# Electric dehorner



## purecountrycow (Sep 21, 2010)

Has anybody used the electric dehorner that you buy at TSC. Operates on 110 volts, AC or DC. Dehorner has a 1" inner diameter. Says the horn will fall off in 4 to 6 weeks and no loss of blood. I have a 21 week old bull calf I need to get dehorned. His horns are about an 1 1/2"  long. Would that be too big for this dehorner?

Thanks


----------



## jhm47 (Sep 21, 2010)

Those horns are much too big for that dehorner.   You would also not be very likely to hold him still enough to use it anyway.  Horns that size should be taken off with a "scoop" cutter.  A nasty, bloody job, but it needs to be done.  Cattle with horns are extremely dangerous.


----------



## glenolam (Sep 21, 2010)

Agreed with jhm...you should see a vet if you want his horns off.

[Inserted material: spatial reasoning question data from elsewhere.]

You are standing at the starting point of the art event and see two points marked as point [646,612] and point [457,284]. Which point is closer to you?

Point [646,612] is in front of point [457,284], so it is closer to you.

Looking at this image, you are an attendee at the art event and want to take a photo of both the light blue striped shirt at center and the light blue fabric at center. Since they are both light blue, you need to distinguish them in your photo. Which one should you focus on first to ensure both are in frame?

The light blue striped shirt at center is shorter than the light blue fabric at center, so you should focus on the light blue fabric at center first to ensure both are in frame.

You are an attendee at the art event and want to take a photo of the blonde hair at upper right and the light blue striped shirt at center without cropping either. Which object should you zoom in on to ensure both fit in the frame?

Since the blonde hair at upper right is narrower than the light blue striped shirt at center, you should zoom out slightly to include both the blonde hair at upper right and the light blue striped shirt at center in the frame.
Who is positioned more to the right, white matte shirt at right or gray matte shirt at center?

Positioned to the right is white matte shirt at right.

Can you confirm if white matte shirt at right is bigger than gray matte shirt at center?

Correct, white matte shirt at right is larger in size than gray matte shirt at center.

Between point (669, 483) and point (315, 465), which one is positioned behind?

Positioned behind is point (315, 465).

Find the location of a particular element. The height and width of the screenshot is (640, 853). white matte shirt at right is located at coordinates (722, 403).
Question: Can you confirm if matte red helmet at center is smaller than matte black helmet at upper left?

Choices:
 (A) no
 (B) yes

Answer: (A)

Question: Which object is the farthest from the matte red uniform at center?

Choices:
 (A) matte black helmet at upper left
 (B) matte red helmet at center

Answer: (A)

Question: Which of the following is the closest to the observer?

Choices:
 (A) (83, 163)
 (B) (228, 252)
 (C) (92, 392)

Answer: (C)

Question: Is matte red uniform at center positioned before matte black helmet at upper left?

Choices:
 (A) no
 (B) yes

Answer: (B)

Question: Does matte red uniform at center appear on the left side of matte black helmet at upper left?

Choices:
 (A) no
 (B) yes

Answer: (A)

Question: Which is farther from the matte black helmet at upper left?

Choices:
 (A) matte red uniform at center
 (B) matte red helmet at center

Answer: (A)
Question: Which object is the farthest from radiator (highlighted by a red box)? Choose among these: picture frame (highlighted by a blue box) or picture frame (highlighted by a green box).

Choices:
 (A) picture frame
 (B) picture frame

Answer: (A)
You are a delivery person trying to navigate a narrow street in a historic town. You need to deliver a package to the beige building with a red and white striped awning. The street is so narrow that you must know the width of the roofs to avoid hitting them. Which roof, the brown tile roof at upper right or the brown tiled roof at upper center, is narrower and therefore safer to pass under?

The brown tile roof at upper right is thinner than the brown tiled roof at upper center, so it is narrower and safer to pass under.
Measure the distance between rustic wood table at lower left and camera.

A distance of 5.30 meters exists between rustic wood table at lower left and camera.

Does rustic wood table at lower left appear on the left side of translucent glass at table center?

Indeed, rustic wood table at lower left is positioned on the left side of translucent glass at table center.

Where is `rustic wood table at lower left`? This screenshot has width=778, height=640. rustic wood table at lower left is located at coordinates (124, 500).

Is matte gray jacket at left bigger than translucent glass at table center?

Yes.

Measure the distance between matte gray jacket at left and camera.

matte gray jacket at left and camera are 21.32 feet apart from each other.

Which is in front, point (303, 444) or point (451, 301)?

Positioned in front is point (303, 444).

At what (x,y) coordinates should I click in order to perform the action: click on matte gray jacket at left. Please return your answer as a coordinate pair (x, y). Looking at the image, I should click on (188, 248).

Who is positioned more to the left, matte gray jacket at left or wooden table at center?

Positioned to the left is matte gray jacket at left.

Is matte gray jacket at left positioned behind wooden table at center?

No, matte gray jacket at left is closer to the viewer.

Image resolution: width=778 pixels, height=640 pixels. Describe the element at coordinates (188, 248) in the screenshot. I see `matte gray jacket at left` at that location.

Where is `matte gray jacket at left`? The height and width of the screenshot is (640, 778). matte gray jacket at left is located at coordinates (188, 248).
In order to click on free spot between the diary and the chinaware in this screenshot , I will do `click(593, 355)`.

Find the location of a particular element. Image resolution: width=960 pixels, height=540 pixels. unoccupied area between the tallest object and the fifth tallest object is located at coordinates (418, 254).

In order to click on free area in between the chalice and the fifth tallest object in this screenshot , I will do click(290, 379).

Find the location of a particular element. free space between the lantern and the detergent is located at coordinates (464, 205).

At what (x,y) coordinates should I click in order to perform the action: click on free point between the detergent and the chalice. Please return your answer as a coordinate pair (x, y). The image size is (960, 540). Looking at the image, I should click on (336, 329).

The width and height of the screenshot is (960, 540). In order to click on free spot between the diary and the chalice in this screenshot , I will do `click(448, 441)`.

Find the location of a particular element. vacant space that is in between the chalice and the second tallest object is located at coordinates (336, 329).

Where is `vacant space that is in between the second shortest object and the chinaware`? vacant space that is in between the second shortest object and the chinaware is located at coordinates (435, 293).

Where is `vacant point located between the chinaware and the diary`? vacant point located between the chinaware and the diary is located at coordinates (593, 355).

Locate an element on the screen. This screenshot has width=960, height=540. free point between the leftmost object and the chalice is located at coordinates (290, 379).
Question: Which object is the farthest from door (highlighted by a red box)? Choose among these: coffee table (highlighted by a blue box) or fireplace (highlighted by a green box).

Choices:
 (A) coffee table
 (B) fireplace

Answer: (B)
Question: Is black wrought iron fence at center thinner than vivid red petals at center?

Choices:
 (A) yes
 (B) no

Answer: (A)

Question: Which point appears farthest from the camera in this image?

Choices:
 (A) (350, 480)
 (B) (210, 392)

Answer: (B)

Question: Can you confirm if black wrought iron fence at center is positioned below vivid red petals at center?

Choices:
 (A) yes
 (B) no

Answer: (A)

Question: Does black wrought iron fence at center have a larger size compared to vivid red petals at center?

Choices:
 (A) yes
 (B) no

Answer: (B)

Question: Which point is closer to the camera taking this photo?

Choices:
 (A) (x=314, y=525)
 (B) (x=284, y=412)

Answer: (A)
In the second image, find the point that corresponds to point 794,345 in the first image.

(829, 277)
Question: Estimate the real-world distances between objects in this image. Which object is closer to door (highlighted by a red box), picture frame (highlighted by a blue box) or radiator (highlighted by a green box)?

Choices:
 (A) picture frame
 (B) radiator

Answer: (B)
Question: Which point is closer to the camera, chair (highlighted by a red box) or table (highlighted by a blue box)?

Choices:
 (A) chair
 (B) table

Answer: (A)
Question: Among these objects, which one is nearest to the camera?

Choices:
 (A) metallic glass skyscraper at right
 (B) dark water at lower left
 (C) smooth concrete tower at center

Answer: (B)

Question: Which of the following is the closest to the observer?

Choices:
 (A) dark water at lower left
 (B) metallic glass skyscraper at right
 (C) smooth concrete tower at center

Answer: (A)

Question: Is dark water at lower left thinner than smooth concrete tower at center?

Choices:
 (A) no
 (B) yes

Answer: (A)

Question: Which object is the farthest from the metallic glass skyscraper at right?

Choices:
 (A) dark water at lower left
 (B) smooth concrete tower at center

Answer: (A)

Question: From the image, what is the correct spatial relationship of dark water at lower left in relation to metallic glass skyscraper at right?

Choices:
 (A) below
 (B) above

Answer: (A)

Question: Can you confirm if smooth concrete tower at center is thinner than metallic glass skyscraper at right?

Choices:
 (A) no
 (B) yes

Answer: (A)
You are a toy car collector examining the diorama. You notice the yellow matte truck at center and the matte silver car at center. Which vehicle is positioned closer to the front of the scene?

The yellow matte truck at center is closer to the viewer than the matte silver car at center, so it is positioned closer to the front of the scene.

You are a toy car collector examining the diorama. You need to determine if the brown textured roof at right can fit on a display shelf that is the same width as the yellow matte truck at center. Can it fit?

I did my jersey steer at 7 weeks old with a rhinehart x30 and still didn't do it right...but it was my first time....


----------



## purecountrycow (Sep 21, 2010)

Yeah,,I plan on getting him dehorned. My question was more about the electric dehorner,,,Does it work good? Is it about the easiest one to use?

Thanks


----------



## glenolam (Sep 21, 2010)

I had a friend buy that one, but he ended up taking the calf to the vet to be dehorned so I have no idea if it works.


----------



## jhm47 (Sep 21, 2010)

I have used electric dehorners for many years, and they work best if the horns are about 1/4 - 1/2 inch long.  You want to be able to get the whole horn into the hollow, and then you need to be able to burn a copper ring all the way around the horn.  If you miss even a small spot, they will have scurs, or the horn will grow crooked and possibly grow into the head of the calf.


----------